Uno de los principales problemas que se dan en la comunicación con nuestros semejantes queridos (pareja, amigos, hijos, colegas, alumnos…) es cuando decimos algo que está claro para nosotros y damos por hecho que no lo va a repetir: es el “deberías saberlo que te lo he dicho mil veces”…

Creemos que por decir algo el otro lo va a recordar. Y lo peor es que a eso añadimos que si no lo hace es

 

  1. por fastidiar
  2. porque no me quiere
  3. porque es imbécil…

 

La tragedia está servida. Cuando le decimos a alguien que “no haga algo”, que algo “nos molesta” y esperamos que “no se vuelva a repetir”, y se repite…o “te lo acabo de decir y has vuelto a hacerlo”
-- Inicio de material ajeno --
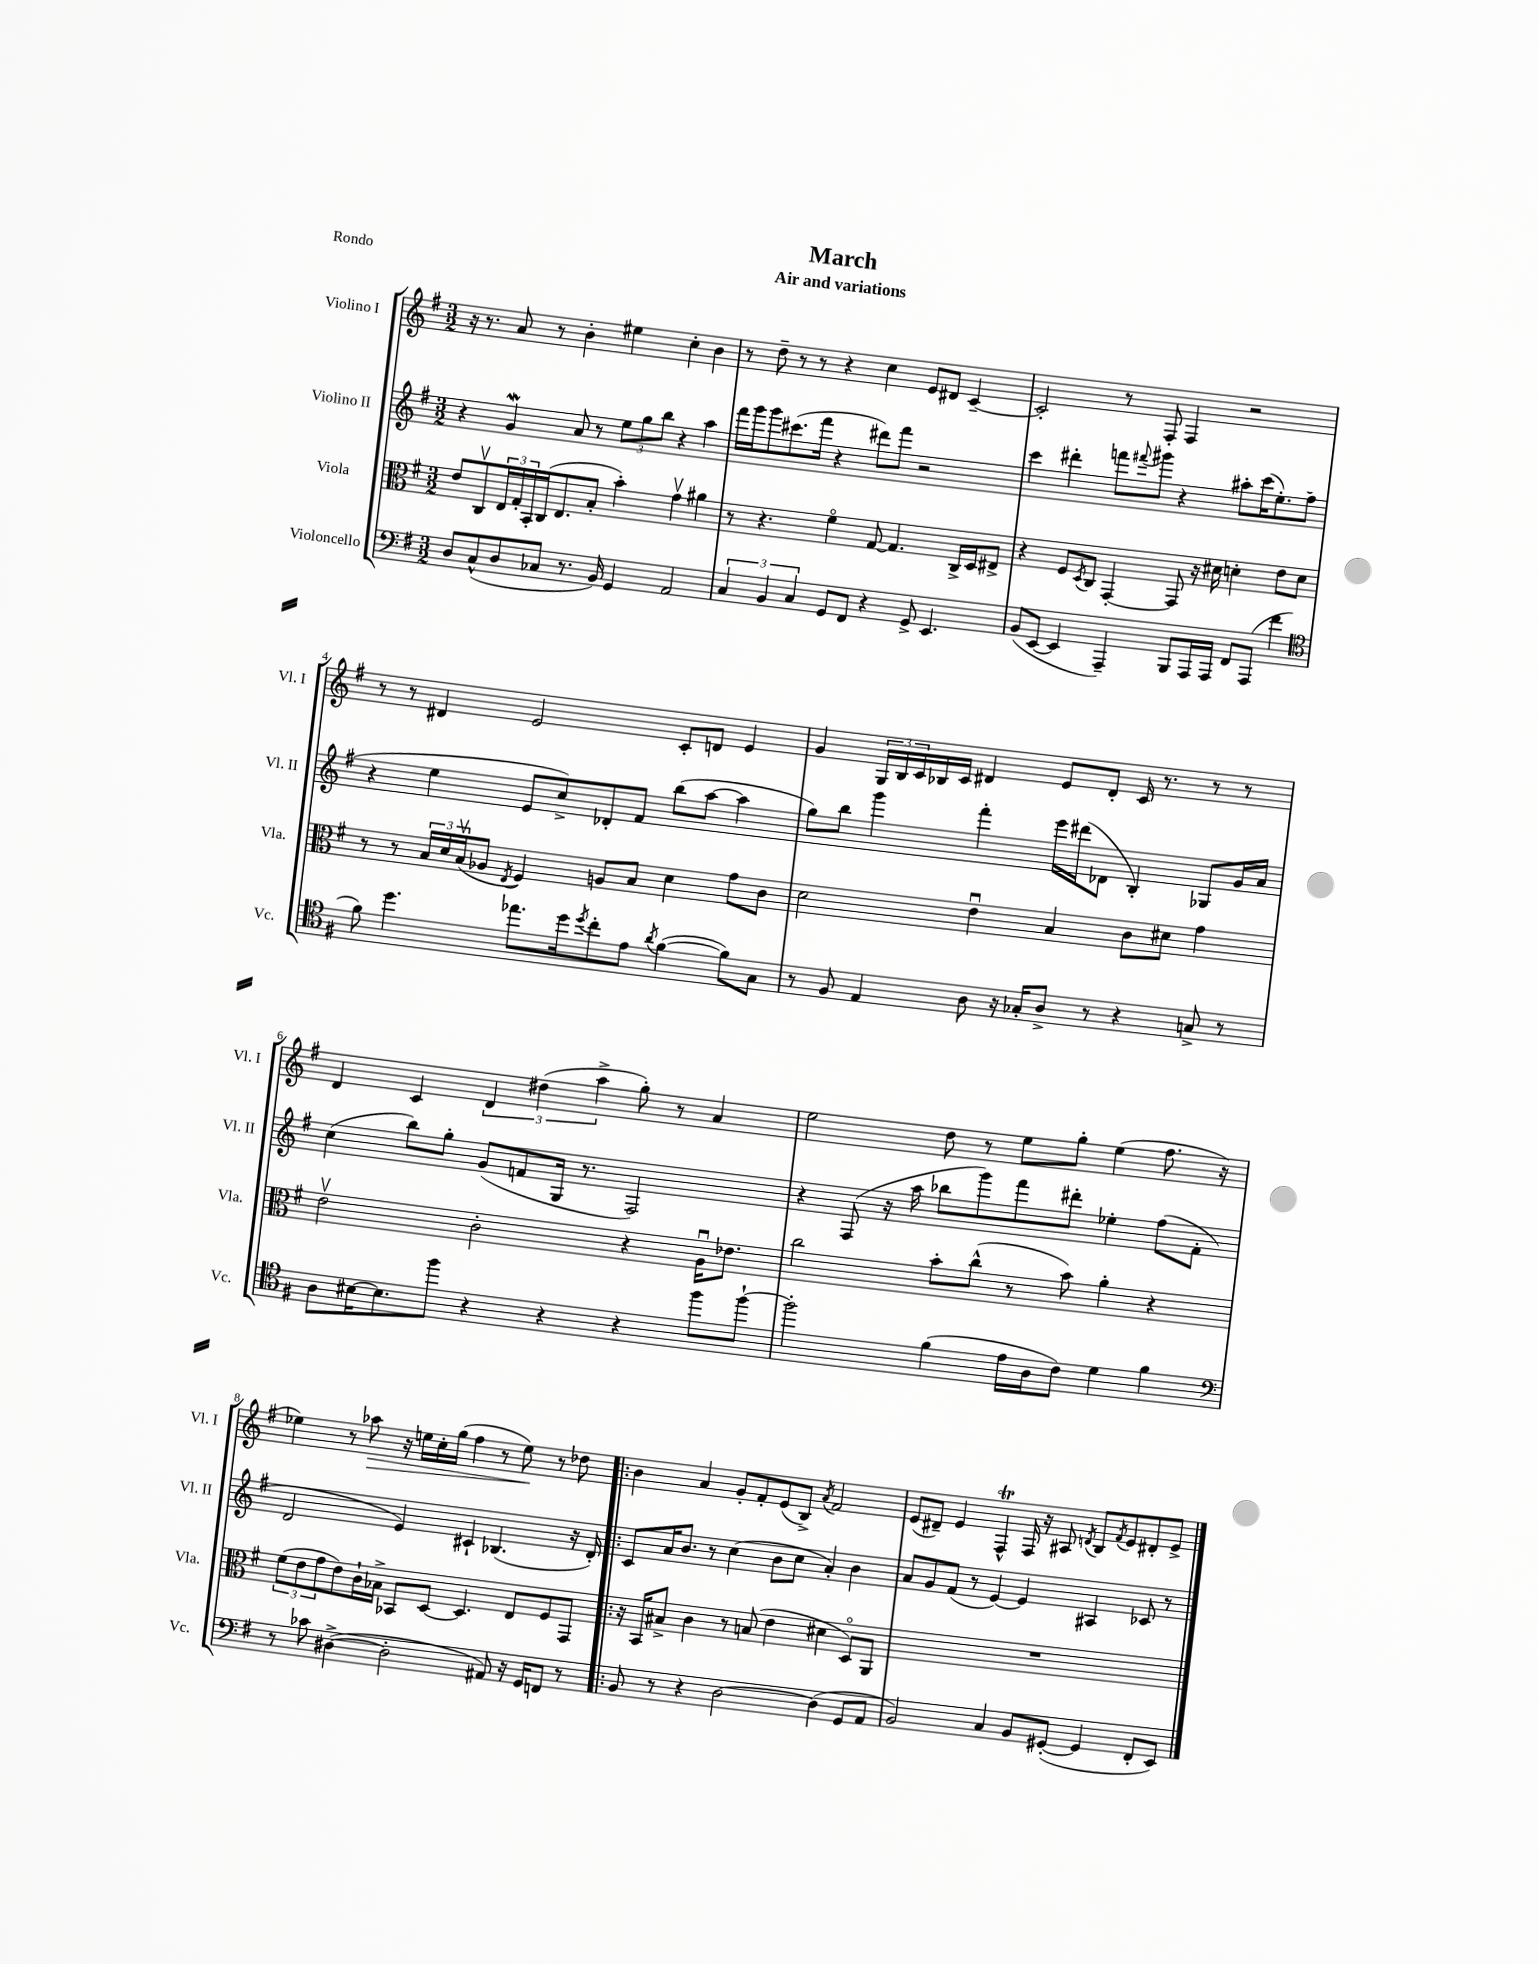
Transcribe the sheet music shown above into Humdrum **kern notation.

**kern	**kern	**kern	**kern
*staff4	*staff3	*staff2	*staff1
*clefF4	*clefC3	*clefG2	*clefG2
*k[f#]	*k[f#]	*k[f#]	*k[f#]
*M3/2	*M3/2	*M3/2	*M3/2
8D	8e	4r	16r
.	.	.	8.r
(8C^^	8Cv	.	.
8D	24E	4g	8a
.	24G'	.	.
.	24BB'	.	.
8C-	(16C	.	8r
.	8.E	.	.
8.r	.	8a	4b'
.	8B'	8r	.
16BB)	.	.	.
4GG	4b')	12ee	4ee#
.	.	12gg	.
.	.	12bb	.
2AA	4gv	4r	4cc'
.	4a#	4aa	4b
=	=	=	=
6C	8r	16fff#	8r
.	.	16ggg	.
.	4.r	8ggg	8dd~
6BB	.	.	.
.	.	(8.ccc#	8r
6C	.	.	.
.	.	.	8r
.	.	16fff#	.
8GG	4f#o	4r	4r
8FF#	.	.	.
4r	[8G	8ddd#)	4cc
.	4.G]	8fff#	.
8GG^	.	2r	8e
4.EE	.	.	8d#
.	16C^	.	[4c~
.	16D	.	.
.	8E#^	.	.
=	=	=	=
(8BB	4r	4ccc	2c']
[8EE	.	.	.
4EE]	8F#	4ddd#'	.
.	8qD	.	.
.	8C	.	.
4AAA~)	[4GG'	8fff	8r
.	.	8qqfff#	.
.	.	8ggg#	8F#'
8BBB	8GG]	4r	4F#
16AAA	16r	.	.
16AAA	16d#	.	.
8FF#	4d'	8aa#'	2r
(8AAA	.	(16ccc	.
.	.	8.ee')	.
4f#	8e	.	.
.	8d	(8ff#	.
=	=	=	=
*clefC4	*	*	*
8f#)	8r	4r	8r
4.dd	8r	.	8r
.	24B	4ee	4d#
.	24d	.	.
.	(24Bv	.	.
.	8A-	.	.
.	8qE	.	.
8.ee-	4F#)	8e	2e
.	.	8cc^)	.
16dd	.	.	.
8qdd	.	.	.
8cc'	8A	8d-'	.
8e	8B	8f#	.
8qa	.	.	.
([4f#	4d	(8bb	8c'
.	.	[8aa	8d
8f#])	8g	4aa]	4e
8G	8c	.	.
=	=	=	=
8r	2d	8gg)	4g
8F#	.	8bb	.
4E	.	4ggg	24G
.	.	.	24B
.	.	.	24c
.	.	.	16B-
.	.	.	16c
8A	4eu	4fff#'	4d#
16r	.	.	.
16G-'	.	.	.
8A^	4B	16eee	8e
.	.	(16ddd#	.
8r	.	8d-	8d#'
4r	8c	4B')	16c
.	.	.	8.r
.	8d#	.	.
8G^	4g	8G-	8r
8r	.	16g	8r
.	.	16a	.
=	=	=	=
8A	2ev	(4cc	4d
[16B#	.	.	.
8.B#]	.	.	.
.	.	8bb)	4c
8ff#	.	8gg'	.
4r	2c'	(8g	6d
.	.	8f	.
.	.	.	(6dd#
4r	.	16G	.
.	.	8.r	.
.	.	.	6aa^
4r	4r	2F#)	8gg')
.	.	.	8r
8ff#	16Au	.	4a
.	8.e-	.	.
[8ff#`	.	.	.
=	=	=	=
2ff#']	2cc	4r	2ee
.	.	(8F#	.
.	.	16r	.
.	.	16aa	.
(4f#	8b'	8bb-	8dd
.	(8cc^^	8ggg)	8r
16e	8r	8fff#	8ee
16A	.	.	.
8c)	8b)	8ddd#'	8gg'
4d	4a'	4ee-'	(4ee
4f#	4r	(8ff#	8.ff#
.	.	8f#'	.
.	.	.	16r
=	=	=	=
*clefF4	*	*	*
8r	(12f#	2d	4ee-)
.	12e	.	.
8c-	.	.	.
.	12g	.	.
([4D#^	8e)	.	8r
.	16c`	.	8aa-
.	16B-^	.	.
2D#']	8BB-	4e)	16r
.	.	.	16ee
.	[8D	.	16cc'
.	.	.	(16gg
.	4.D]	4c#`	4ff#
8AA#)	.	(4.B-	8r
16r	8E	.	8ee)
16GG	.	.	.
8FF	8F#	.	8r
8r	8GG	16r	8dd-
.	.	16d')	.
=!|:	=!|:	=!|:	=!|:
8BB	16r	8c	4b
.	16BB	.	.
8r	8B#^	16a	.
.	.	8.b	.
4r	4c	.	4a
.	.	8r	.
[2D	8r	(4cc	8g'
.	(8B	.	8f#'
.	4e	8b	(8e
.	.	8cc	8B^)
.	.	.	8qa
(4D]	4d#	4a')	2f#
8GG	8Do)	4b	.
8AA	8AA	.	.
=	=	=	=
2BB)	1.r	8a	(8e
.	.	8g	8d#~)
.	.	(8f#	4e
.	.	8r	.
4C	.	[4e)	4F#^^
8BB	.	4e]	16F#
.	.	.	16r
([8GG#'	.	.	8A#
.	.	.	8qd
4GG#]	.	4A#	8B
.	.	.	8qf#
.	.	.	8e
8FF#'	.	8c-	8d#'
8EE)	.	8r	8e^
==	==	==	==
*-	*-	*-	*-
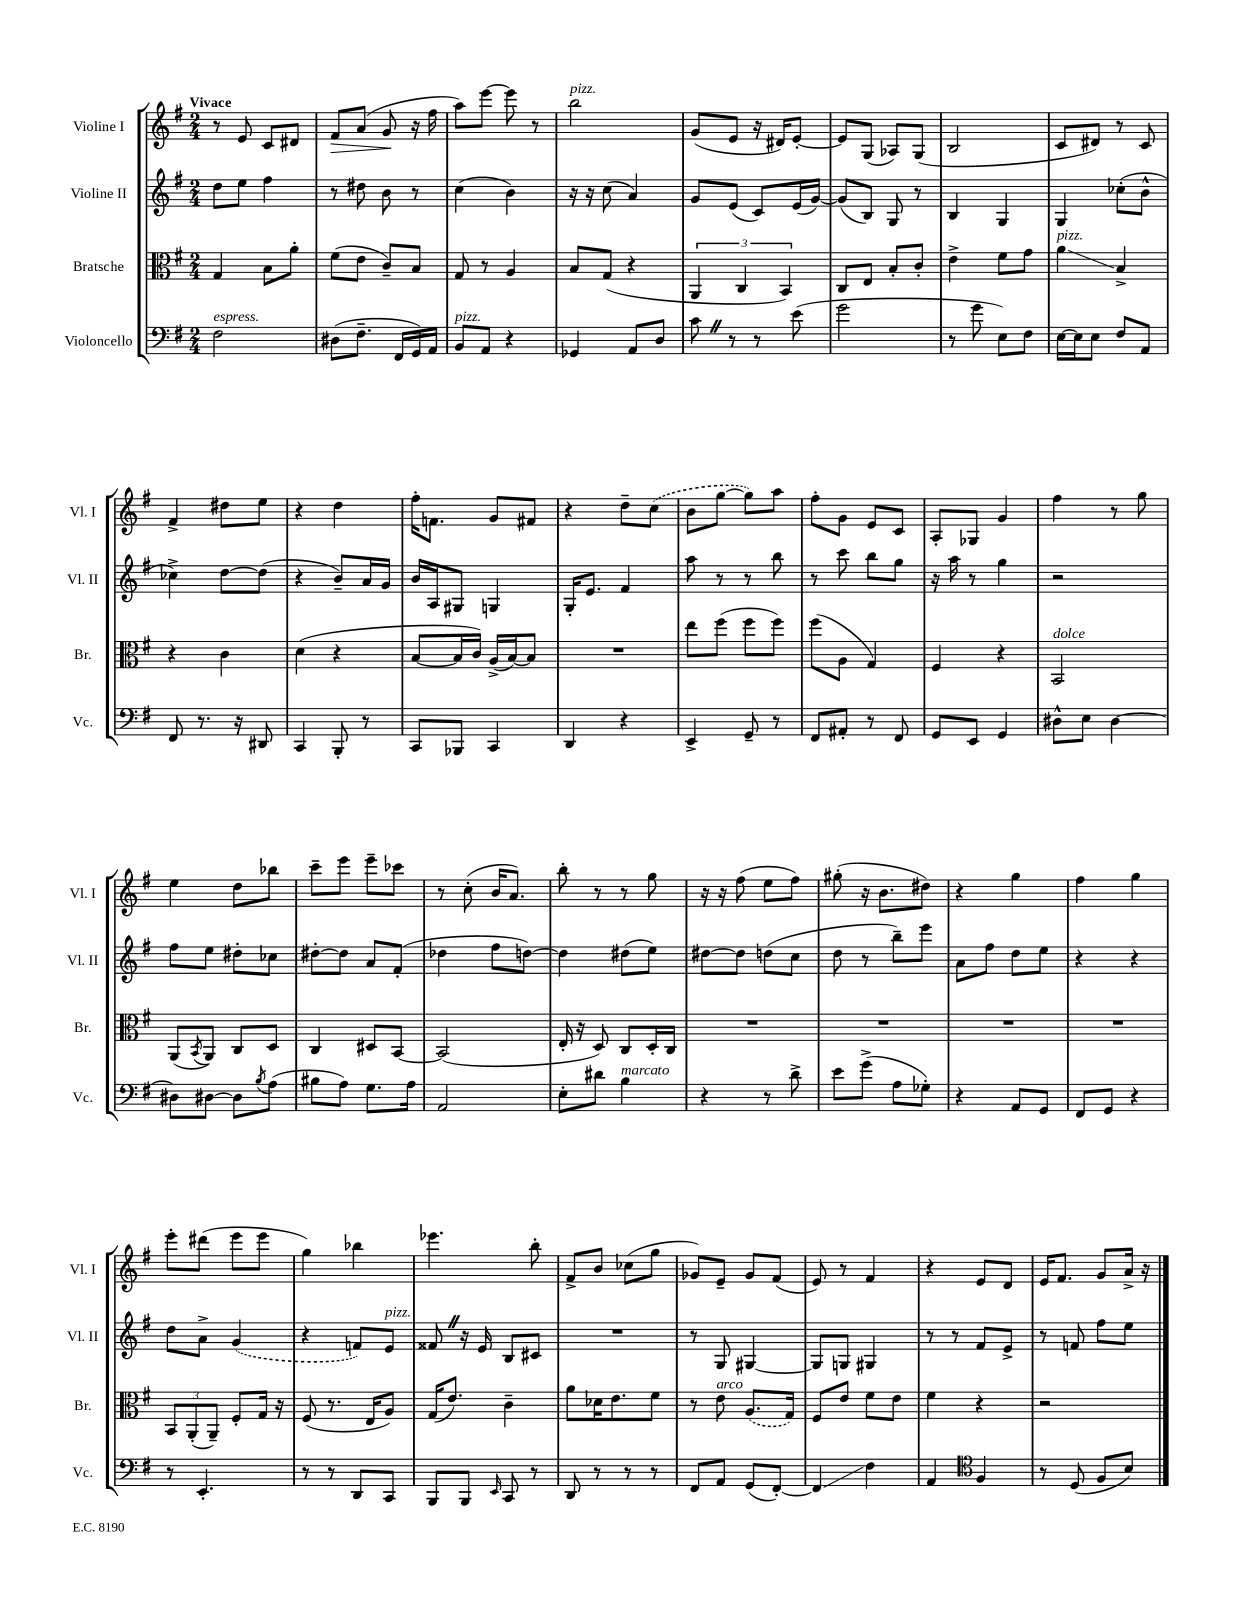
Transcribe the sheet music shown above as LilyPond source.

<<
\new StaffGroup <<
\new Staff = "s0" \with { instrumentName = "Violine I" shortInstrumentName = "Vl. I" } {
    \clef treble \key g \major \numericTimeSignature \time 2/4 \tempo "Vivace"
    r8 e'8 c'8 dis'8 |
    fis'8\> a'8( g'8\! r16 fis''16 |
    a''8) e'''8~ e'''8 r8 |
    b''2^\markup { \italic "pizz." } |
    g'8( e'8 r16 dis'16) e'8~-. |
    e'8 g8( aes8) g8( |
    b2 |
    c'8 dis'8) r8 c'8 |
    fis'4-> dis''8 e''8 |
    r4 d''4 |
    fis''16-. f'8. g'8 fis'8 |
    r4 d''8-- \once \slurDashed c''8( |
    b'8 g''8~ g''8) a''8 |
    fis''8-. g'8 e'8 c'8 |
    a8-. ges8 g'4 |
    fis''4 r8 g''8 |
    e''4 d''8 bes''8 |
    c'''8-- e'''8 e'''8-- ces'''8 |
    r8 c''8-.( b'16 a'8.) |
    b''8-. r8 r8 g''8 |
    r16 r16 fis''8( e''8 fis''8) |
    gis''8-.( r16 b'8. dis''8) |
    r4 g''4 |
    fis''4 g''4 |
    e'''8-. dis'''8( e'''8 e'''8 |
    g''4) bes''4 |
    ees'''4. b''8-. |
    fis'8-> b'8 ces''8( g''8 |
    ges'8) e'8-- ges'8 fis'8( |
    e'8) r8 fis'4 |
    r4 e'8 d'8 |
    e'16 fis'8. g'8 a'16-> r16 \bar "|." |
}
\new Staff = "s1" \with { instrumentName = "Violine II" shortInstrumentName = "Vl. II" } {
    \clef treble \key g \major \numericTimeSignature \time 2/4
    d''8 e''8 fis''4 |
    r8 dis''8 b'8 r8 |
    c''4( b'4) |
    r16 r16 c''8( a'4) |
    g'8 e'8( c'8) e'16( g'16~) |
    g'8( b8) g8 r8 |
    b4 g4 |
    g4 ces''8-.( b'8-^ |
    ces''4->) d''8~ d''8( |
    r4 b'8--) a'16 g'16 |
    b'16 a16 gis8 g4 |
    g16-. e'8. fis'4 |
    a''8 r8 r8 b''8 |
    r8 c'''8 b''8 g''8 |
    r16 a''16 r8 g''4 |
    r2 |
    fis''8 e''8 dis''8-. ces''8 |
    dis''8~-. dis''8 a'8 fis'8-.( |
    des''4 fis''8 d''8~) |
    d''4 dis''8( e''8) |
    dis''8~ dis''8 d''8( c''8 |
    d''8 r8 b''8--) e'''8 |
    a'8 fis''8 d''8 e''8 |
    r4 r4 |
    d''8 a'8-> \once \slurDashed g'4( |
    r4 f'8) e'8^\markup { \italic "pizz." } |
    fisis'8 \once \override BreathingSign.text = \markup { \musicglyph "scripts.caesura.straight" } \breathe r16 e'16 b8 cis'8 |
    R2 |
    r8 g8 gis4~ |
    gis8 g8 gis4 |
    r8 r8 fis'8 e'8-> |
    r8 f'8 fis''8 e''8 \bar "|." |
}
\new Staff = "s2" \with { instrumentName = "Bratsche" shortInstrumentName = "Br." } {
    \clef alto \key g \major \numericTimeSignature \time 2/4
    g4 b8 a'8-. |
    fis'8( e'8 c'8--) b8 |
    g8 r8 a4 |
    b8 g8( r4 |
    \tuplet 3/2 { a,4 c4 b,4) } |
    c8 e8 b8-. c'8-. |
    e'4-> fis'8 g'8 |
    a'4\glissando^\markup { \italic "pizz." } b4-> |
    r4 c'4 |
    d'4( r4 |
    b8~ b16 c'16) a16->( b16~) b8 |
    R2 |
    e''8 fis''8( fis''8 fis''8) |
    fis''8( a8 g4) |
    fis4 r4 |
    b,2^\markup { \italic "dolce" } |
    a,8( \acciaccatura { b,8 } a,8) c8 d8 |
    c4 dis8 b,8~ |
    b,2( |
    e16-. r16 d8) c8 d16-. c16 |
    R2 |
    R2 |
    R2 |
    R2 |
    \tuplet 3/2 { b,8 a,8-.( a,8--) } fis8-. g16 r16 |
    fis8( r8. e16 a8) |
    g16( e'8.) c'4-- |
    a'8 des'16 e'8. fis'8 |
    r8 e'8^\markup { \italic "arco" } \once \slurDashed a8.( g16) |
    fis8 e'8 fis'8 e'8 |
    fis'4 r4 |
    r2 \bar "|." |
}
\new Staff = "s3" \with { instrumentName = "Violoncello" shortInstrumentName = "Vc." } {
    \clef bass \key g \major \numericTimeSignature \time 2/4
    fis2^\markup { \italic "espress." } |
    dis8( fis8.-- fis,16 g,16) a,16 |
    b,8^\markup { \italic "pizz." } a,8 r4 |
    ges,4 a,8 d8 |
    c'8 \once \override BreathingSign.text = \markup { \musicglyph "scripts.caesura.straight" } \breathe r8 r8 e'8( |
    g'2 |
    r8 g'8 e8) fis8 |
    e16~ e16 e8 fis8 a,8 |
    fis,8 r8. r16 dis,8 |
    c,4 b,,8-. r8 |
    c,8 bes,,8 c,4 |
    d,4 r4 |
    e,4-> g,8-- r8 |
    fis,8 ais,8-. r8 fis,8 |
    g,8 e,8 g,4 |
    dis8-^ e8 dis4~ |
    dis8 dis8~ dis8 \acciaccatura { b8 } a8( |
    bis8 a8) g8. a16 |
    a,2 |
    e8-. dis'8 b4^\markup { \italic "marcato" } |
    r4 r8 d'8-> |
    e'8 g'8->( a8 ges8-.) |
    r4 a,8 g,8 |
    fis,8 g,8 r4 |
    r8 e,4.-. |
    r8 r8 d,8 c,8 |
    b,,8 b,,8 \grace { e,16 } c,8 r8 |
    d,8 r8 r8 r8 |
    fis,8 a,8 g,8( fis,8~-.) |
    fis,4\glissando fis4 |
    a,4 \clef tenor fis4 |
    r8 d8( fis8 b8) \bar "|." |
}
>>
>>
\layout { \context { \Score \remove "Bar_number_engraver" } }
Apoyamos la esperanza en que el otro se “acuerde” (memoria) sin comprobar si es consciente (sabe y entiende) de lo que le hemos dicho y de lo importante que es para nosotros.

Entre memoria y conciencia

Una cosa es no recordar y otra es no ser consciente. Es el debate entre memoria y comprensión, recordar o ser consciente. Que yo exprese mi malestar o lo que quiero no quiere decir que lo entiendas, o que lo entiendas igual que yo, ni que seas consciente de lo que supone para mi.

Deberías saberlo…es igual que deberías recordarlo?…o mas bien,  que deberías ser consciente?. Transmitimos experiencias y deseos como si fueran datos. Solo transmitiéndolas como experiencias hacemos consciente al otro.

A veces nos olvidamos que los principales interesados en que el otro nos de lo que le pedimos somos nosotros y le damos absolutamente toda la responsabilidad de entendernos.

Tal vez si usamos nuestra responsabilidad de ser entendidos y nuestra capacidad de ser escuchado resolvamos mas dulcemente la tragedia cotidiana de “ni me entiendes ni te escucho.” Nos ahorraríamos muchos conflictos.